Política
TCE-AM mantém multa a ex-prefeito de Urucurituba por contratação irregular de professores
Os conselheiros do Tribunal de Contas do Estado do Amazonas decidiram, por unanimidade, rejeitar os embargos de declaração apresentados pelo ex-prefeito de Urucurituba, José Claudenor de Castro Pontes, mantendo a decisão que considerou irregulares contratações temporárias de professores da rede municipal realizadas sem concurso público em 2018.
O julgamento ocorreu durante a 16ª Sessão Ordinária do Tribunal Pleno, realizada nesta terça-feira (26), sob relatoria do conselheiro Josué Cláudio de Souza Neto, em conformidade com parecer do Ministério Público de Contas do Amazonas.

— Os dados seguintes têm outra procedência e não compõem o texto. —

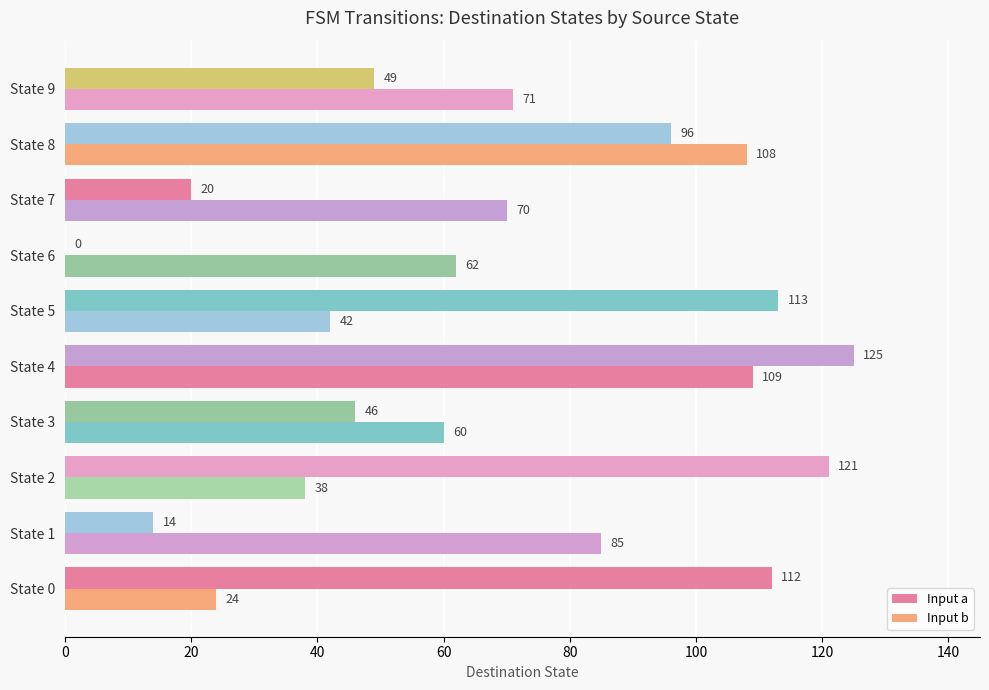

How many categories are shown in the chart?

10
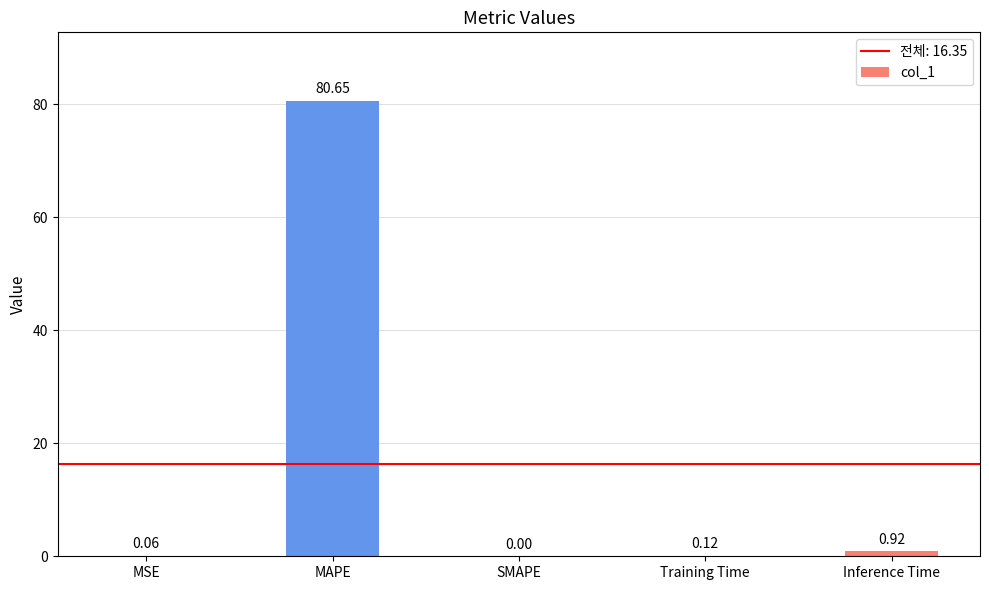

Which category has the highest value across all series?

MAPE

O recurso contestava o Acórdão nº 509/2026, que já havia negado pedido de reconsideração apresentado pelo ex-gestor e mantido a multa aplicada pela Corte de Contas.

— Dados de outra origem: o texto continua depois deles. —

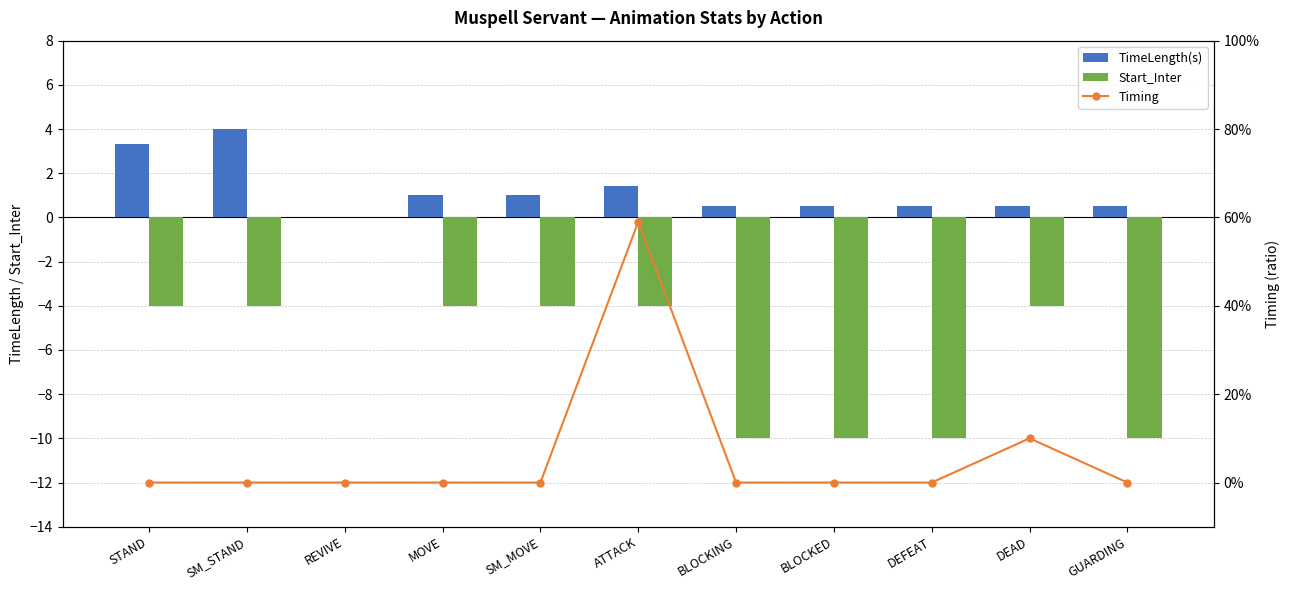

Which series has the largest range (max minus min)?

Start_Inter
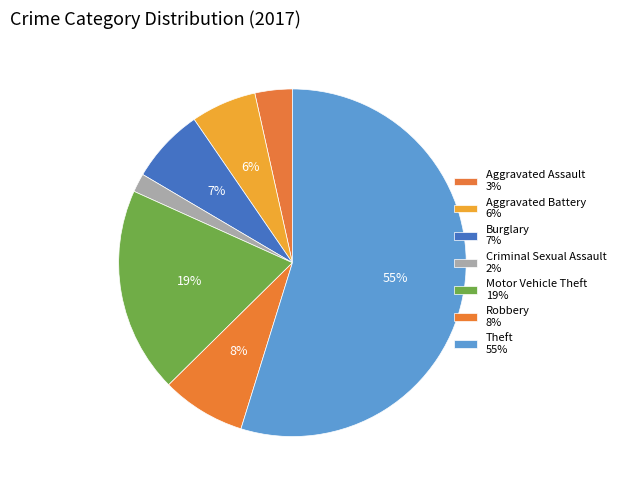

How many slices are in this pie chart?

7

Em seu voto, o relator afirmou que não houve omissão, obscuridade ou contradição na decisão anterior e avaliou que a defesa buscava rediscutir o mérito do processo.

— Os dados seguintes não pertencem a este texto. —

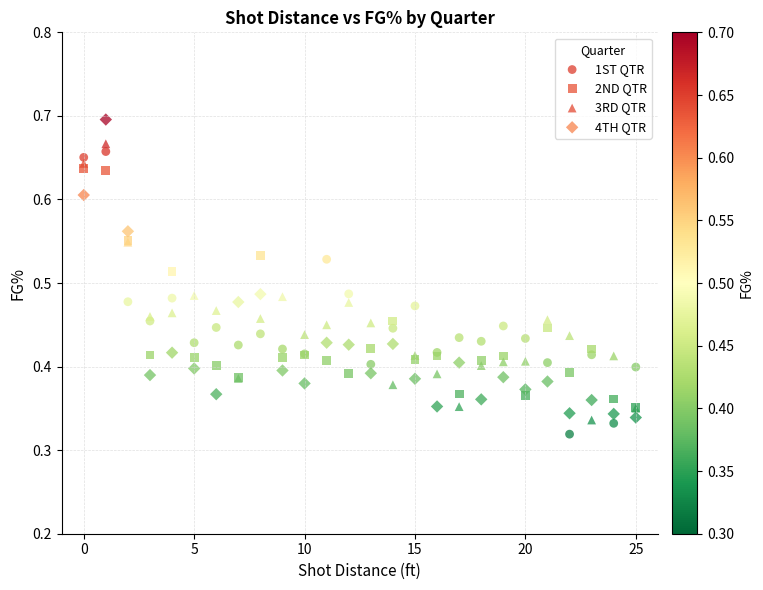

Which series reaches the minimum Y coordinate?

1ST QTR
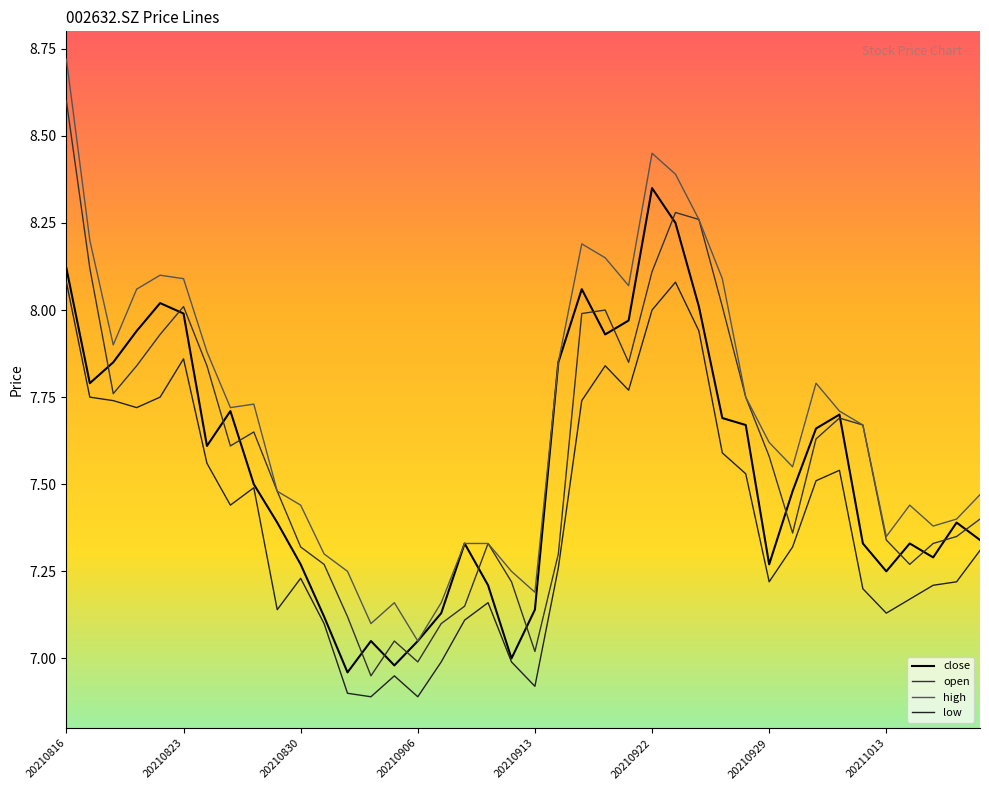

Which series has the largest range (max minus min)?

high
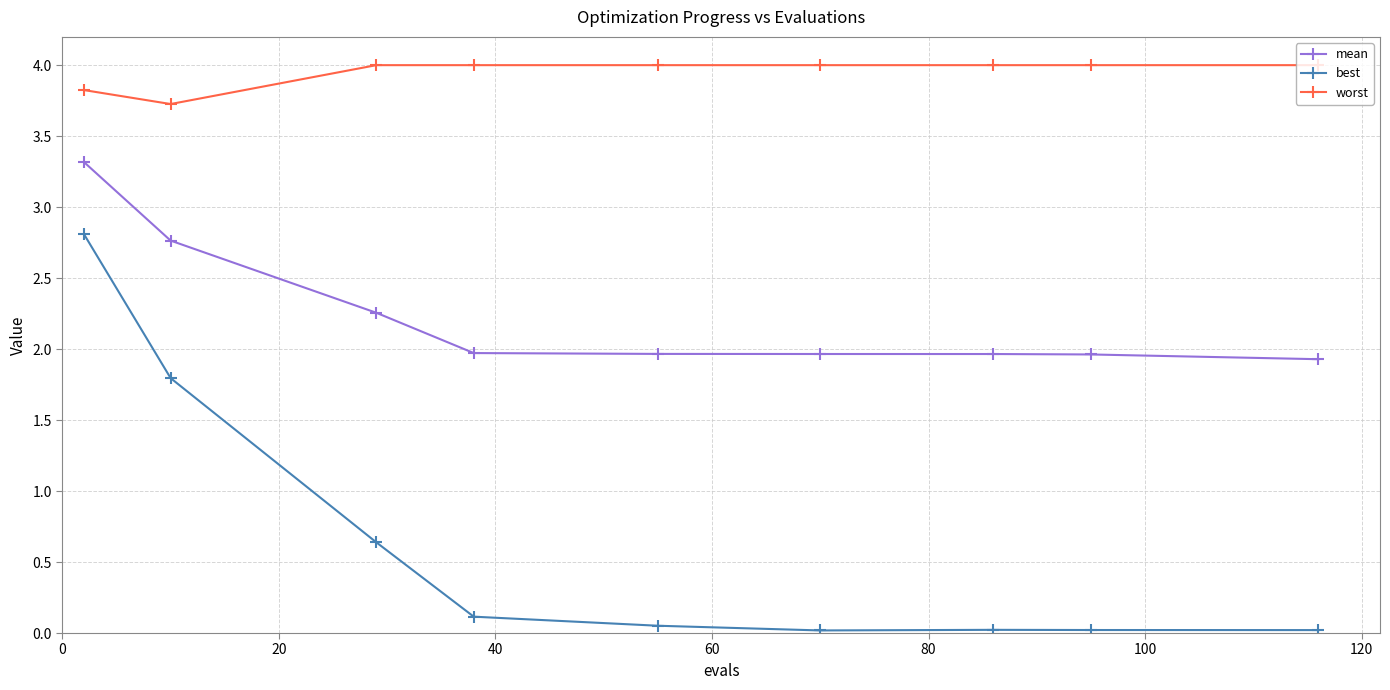

Rank the series by their maximum value, from lowest to highest.

best, mean, worst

Segundo o entendimento do tribunal, as contratações temporárias foram utilizadas para suprir demandas permanentes da administração pública, sem comprovação de situação excepcional e sem a realização de processo seletivo adequado, em desacordo com a exigência constitucional de concurso público.
“O artigo 37, inciso IX, da Constituição Federal não autoriza a contratação precária de servidores para atividades permanentes”, destacou o relator durante a sessão.
O conselheiro também rejeitou os argumentos da defesa baseados na Lei de Introdução às Normas do Direito Brasileiro (LINDB), que alegava dificuldades estruturais e financeiras enfrentadas pelo município. De acordo com ele, não houve comprovação de situação emergencial nem demonstração de planejamento para substituição gradual dos contratos temporários por servidores efetivos.
Representando o Ministério Público de Contas, o procurador Evanildo Bragança afirmou que os argumentos apresentados no recurso não justificavam a revisão da decisão.
A multa aplicada ao ex-prefeito foi fixada originalmente no Acórdão nº 2166/2024, no valor de R$ 14,6 mil, após o tribunal julgar procedente representação sobre irregularidades na contratação de professores da rede municipal sem o devido processo legal.
Com a rejeição do novo recurso, o TCE-AM manteve integralmente os efeitos das decisões anteriores, incluindo a penalidade financeira aplicada ao ex-gestor.